You might be wondering, as i was, where on earth did that number come from and why does it look so familiar? It certainly isn't typed in the code i showed you before. Maybe some other function got inlined? But no that doesn't really make sense, we're just doing a bunch of bitwise math... on constants.

Another fun bit of trivia about this language is I aggressively do constant folding in the front end. Because sort of like Zig, it's a big deal semantically which things are known at comptime. Here's the declaration of the shift_left function:
#intrinsic(.ShiftLeft) #fold
fn shift_left(value: i64, shift_amount: i64) i64
That #fold annotation just means that if all the arguments are known at comptime, then the call is required to be evaluated at comptime and the result substituted in for the expression. So when I wrote 1.shift_left(63), it didn't make its way its way to the backend before being folded away into the value -9223372036854775808.
0000000000000000000000000000000000000000000000000000000000000001
shifted left by 63 bits = 
1000000000000000000000000000000000000000000000000000000000000000
and that happens to be the smallest value representable by a 64 bit two's complement number [0]. Since that's a constant in the program, the compiler tried to write it out as an integer literal in a string of llvm-ir.

If you've encountered Two's Complement before you can probably guess where this is going but I'm still going to work through it.

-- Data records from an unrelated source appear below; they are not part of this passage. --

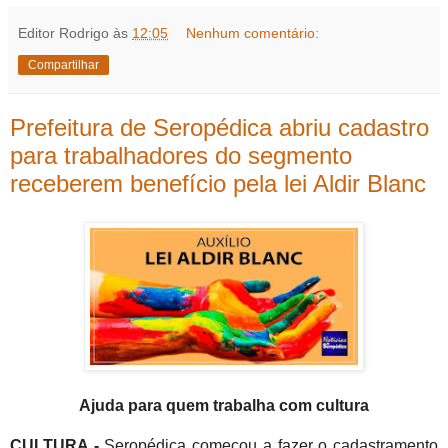
Editor Rodrigo
às
12:05
Nenhum comentário:
Compartilhar
Prefeitura de Seropédica abriu cadastro
para trabalhadores do segmento
receberem benefício pela lei Aldir Blanc
Ajuda para quem trabalha com cultura
CULTURA -
Seropédica começou a fazer o cadastramento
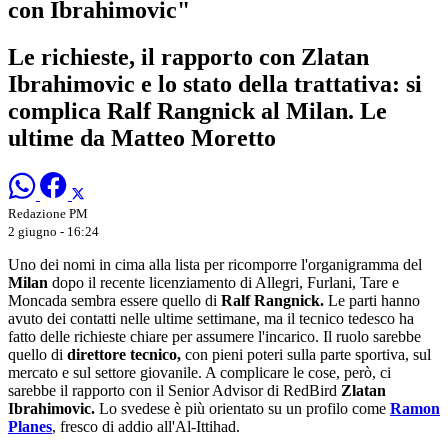
con Ibrahimovic"
Le richieste, il rapporto con Zlatan
Ibrahimovic e lo stato della trattativa: si
complica Ralf Rangnick al Milan. Le
ultime da Matteo Moretto
Redazione PM
2 giugno - 16:24
Uno dei nomi in cima alla lista per ricomporre l'organigramma del
Milan
dopo il recente licenziamento di Allegri, Furlani, Tare e
Moncada sembra essere quello di
Ralf Rangnick.
Le parti hanno
avuto dei contatti nelle ultime settimane, ma il tecnico tedesco ha
fatto delle richieste chiare per assumere l'incarico. Il ruolo sarebbe
quello di
direttore tecnico,
con pieni poteri sulla parte sportiva, sul
mercato e sul settore giovanile. A complicare le cose, però, ci
sarebbe il rapporto con il Senior Advisor di RedBird
Zlatan
Ibrahimovic.
Lo svedese è più orientato su un profilo come
Ramon
Planes
, fresco di addio all'Al-Ittihad.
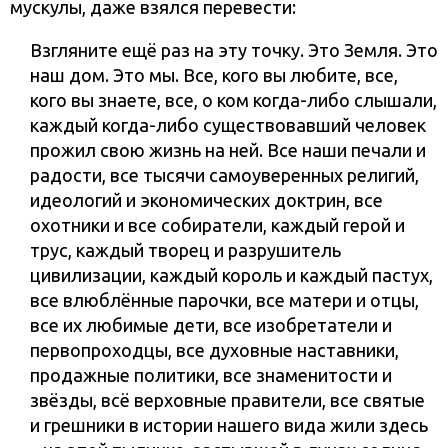
мускулы, даже взялся перевести:
Взгляните ещё раз на эту точку. Это Земля. Это
наш дом. Это мы. Все, кого вы любите, все,
кого вы знаете, все, о ком когда-либо слышали,
каждый когда-либо существовавший человек
прожил свою жизнь на ней. Все наши печали и
радости, все тысячи самоуверенных религий,
идеологий и экономических доктрин, все
охотники и все собиратели, каждый герой и
трус, каждый творец и разрушитель
цивилизации, каждый король и каждый пастух,
все влюблённые парочки, все матери и отцы,
все их любимые дети, все изобретатели и
первопроходцы, все духовные наставники,
продажные политики, все знаменитости и
звёзды, всё верховные правители, все святые
и грешники в истории нашего вида жили здесь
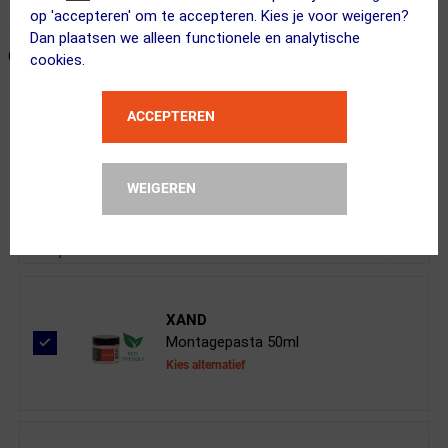
365 dagen retourrecht
op 'accepteren' om te accepteren. Kies je voor weigeren?
Dan plaatsen we alleen functionele en analytische
ONZE AANBEVOLEN COMBINATIE
← Terug naar productnavigatie
cookies.
ACCEPTEREN
TA Specialites
3TR Kettingblad Buiten 10-Speed 86M...
WEIGEREN
Kies je versie
XAND
Montagepasta 50ml
Kies alternatief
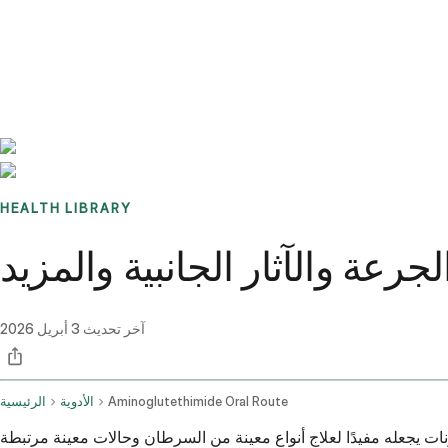
Benchmarks
Stories
FAQ
Sign up / Log in
HEALTH LIBRARY
جرعة والآثار الجانبية والمزيد
آخر تحديث
3 أبريل 2026
Aminoglutethimide Oral Route
الأدوية
الرئيسية
ات يجعله مفيدًا لعلاج أنواع معينة من السرطان وحالات معينة مرتبطة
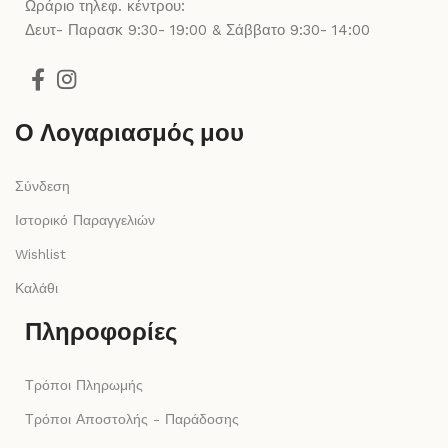
Ωράριο τηλεφ. κέντρου:
Δευτ- Παρασκ 9:30- 19:00 & Σάββατο 9:30- 14:00
Ο Λογαριασμός μου
Σύνδεση
Ιστορικό Παραγγελιών
Wishlist
Καλάθι
Πληροφορίες
Τρόποι Πληρωμής
Τρόποι Αποστολής - Παράδοσης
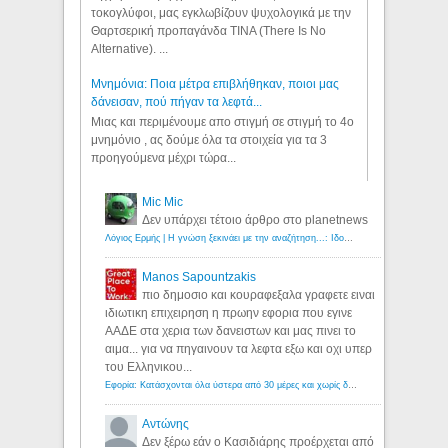
τοκογλύφοι, μας εγκλωβίζουν ψυχολογικά με την
Θαρτσερική προπαγάνδα TINA (There Is No
Alternative). ...
Μνημόνια: Ποια μέτρα επιβλήθηκαν, ποιοι μας
δάνεισαν, πού πήγαν τα λεφτά...
Μιας και περιμένουμε απο στιγμή σε στιγμή το 4ο
μνημόνιο , ας δούμε όλα τα στοιχεία για τα 3
προηγούμενα μέχρι τώρα...
Mic Mic
Δεν υπάρχει τέτοιο άρθρο στο planetnews
Λόγιος Ερμής | Η γνώση ξεκινάει με την αναζήτηση...: Ιδού οι 18 που χρωστούν 11 δις ευρώ!
Manos Sapountzakis
πιο δημοσιο και κουραφεξαλα γραφετε ειναι
ιδιωτικη επιχειρηση η πρωην εφορια που εγινε
ΑΑΔΕ στα χερια των δανειστων και μας πινει το
αιμα... για να πηγαινουν τα λεφτα εξω και οχι υπερ
του Ελληνικου...
Εφορία: Κατάσχονται όλα ύστερα από 30 μέρες και χωρίς δικαστικές αποφάσεις - Λόγιος Ερμής
Αντώνης
Δεν ξέρω εάν ο Κασιδιάρης προέρχεται από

Let's think about what happens when we try to print that number. First we check if i is less than 0. Clearly this is a negative number so we take that branch and recurse on -i. What happens when we ask the cpu to negate a number? Well trick question you can't (on arm), neg is a psudo instruction that assembles to subtracting the number from zero. Subtraction also isn't really a thing. That's the same as adding the Two's Complement of the thing. So to recap:

(-i) === (0 - i) === (0 + twos_complement_of(i)) === twos_complement_of(i) 
// https://en.wikipedia.org/wiki/Two%27s_complement
start with our number
1000000000000000000000000000000000000000000000000000000000000000
flip all the bits
0111111111111111111111111111111111111111111111111111111111111111
add one
1000000000000000000000000000000000000000000000000000000000000000
hmmm... thats the same number we started with!
There are more representable negative numbers than positive numbers (because there's no negative 0), so when we try to compute the absolute value of this special number we get itself again and recurse forever.

It's almost a shame I buffered the output. If I'd printed one character at a time I'd have a thrilling terminal full of infinite negative signs.

Making Amends

Here's a lazy fix:
if i != 0 && i == -i {  // two's compliment :hack
    s.push_all("-9223372036854775808");
    return();
};
// [...]
Alternatively, we could we could say the magic words and make the problem go away:
If you attempt to print the most negative integer, behaviour is undefined.

Take Aways

I'm not really sure what I can learn from this except man am I glad I don't have to write software that runs in planes. Don't underestimate the infinte well of suffering that is number representations. And just for the record, this was easily in the simpler half of bugs I've encountered on this project. I'm starting to see the argument for just living in fear and never writing any code yourself.

But if you think cryptoGPT, or whatever it's called this month, could find that problem without prompting from someone who already knew the answer, i call bullshit. Just now I tried pasting in the tiny broken function and it did know the problem, but its fix was comparing i to the most negative integer, which wouldn't work... because I couldn't compile programs that used that number! If you tell it you tried its fix and the compiler segfaulted, it suggests there might be a compiler bug... no shit. And anyway the problem statement is starting with 30000 lines of broken compiler. Once you know where you're looping it's less impressive. It also suggested my Zig syntax was wrong. Thanks friend-o.

Footnotes

[0] Much to my confusion it seems that "Two's Complement" is the name for a process you can perform on a number, not a way of representing numbers. But it's awkward to say "[...] by the strategy for representing numbers where negative numbers are stored as the Two's Complement of thier absolute value".